Similarly, Mr. McNamara’s claims that the vehicles were being sold overseas appears to defy belief. Recreational vehicles are designed primarily for American superhighways, and the recreational vehicle association said that only 1.35 percent of the converted vans produced last year, or 1,760 vehicles, were exported.

Jack Barrett, the vice president for communications at the subsidiary, the General Motors Acceptance Corporation, declined to comment on why G.M.A.C. officials did not recognize the implausability of Mr. McNamara’s orders, when the trade association figures are readily available.

Nor would he comment on how company officials managed to overlook the evident imbalance between the number of vehicles Mr. McNamara said Kay Industries was converting and the number of basic vans produced at General Motors plants. For example, Chevrolet built just 100,067 full-size vans in 1990. Anyone buying even 1,000 vans a month would seem likely to attract attention as a major customer.

Mr. Barrett also declined to explain how such a large number of apparently phantom vehicles managed to slip through G.M.A.C.’s usually tight management controls. “This is a very distressing situation for G.M.A.C.,” he said. “But I can’t get into internal controls because of pending litigation.” ‘Count Cars Every Month’.

An incredulous official of another manufacturer’s financing subsidiary who declined to be identified, said, “We go out there and count cars every month. Our people go out with hand-held computers, and they punch in the vehicle identification numbers of every car on the lot.”

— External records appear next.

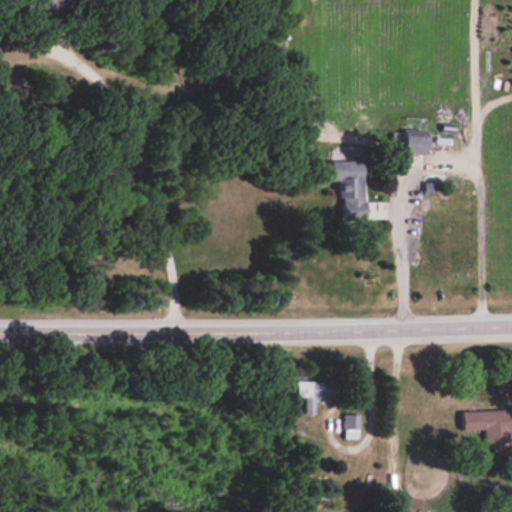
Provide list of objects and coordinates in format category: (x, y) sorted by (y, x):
building: (50, 4)
building: (304, 136)
building: (411, 142)
road: (477, 164)
road: (140, 165)
building: (346, 187)
road: (400, 254)
road: (256, 333)
building: (311, 393)
building: (349, 426)
building: (488, 426)
road: (361, 440)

Nick Sharkey, a spokesman for the Ford Motor Credit Company, echoed that theme. “We have auditors out there and they count cars,” he said. “We check these things out.”
Executives of other auto finance companies said the identification numbers collected by field auditors are compared with those in central records to insure that the loans were used to purchase cars and trucks as promised and that payments were made when vehicles were sold.

All the domestic auto companies and some of the larger importers have finance subsidiaries that try to promote the sale of the parent companies’ products. They often offer better interest rates and credit terms than banks or other lenders.
The General Motors Acceptance Corporation provides financing to its dealers and to dealerships in which G.M. retailers have investments, even if they sell rival makes. It would not be unusual for G.M.A.C. to finance the purchase of converted vans produced by a small company, many of which were probably G.M. products to start with.
The finance companies provide loans for the dealers to purchase vehicles from the factory and for consumers who buy from the dealer.

G.M.A.C. had assets of $102 billion at the end of last year, making it larger than all but five American banks. It has been a consistent money maker, paying its parent company $850 million in dividends in 1991.
Mr. Barrett noted that G.M.A.C.’s loss in the McNamara case may be smaller than some reports have indicated. Mr. McNamara is accused of bilking the company of $436 million, but G.M., apparently aware of the fraud, took a writeoff of $275 million last year in connection with the case, according to documents filed with the Securities and Exchange Commission. The difference, presumably, is what G.M. expects to recover from Mr. McNamara’s assets. It is unclear why, if it knew it was being cheated, the company waited so long to take action against Mr. McNamara.

The Chrysler Corporation seems to have escaped G.M.’s problems. Although Mr. McNamara owns the Station Chrysler Plymouth Jeep Eagle dealership in Port Jefferson, a spokesman for Chrysler Financial Corporation said it had no problems there. “Everything is in order as far as our dealership goes,” said Jack Ferry, the spokesman.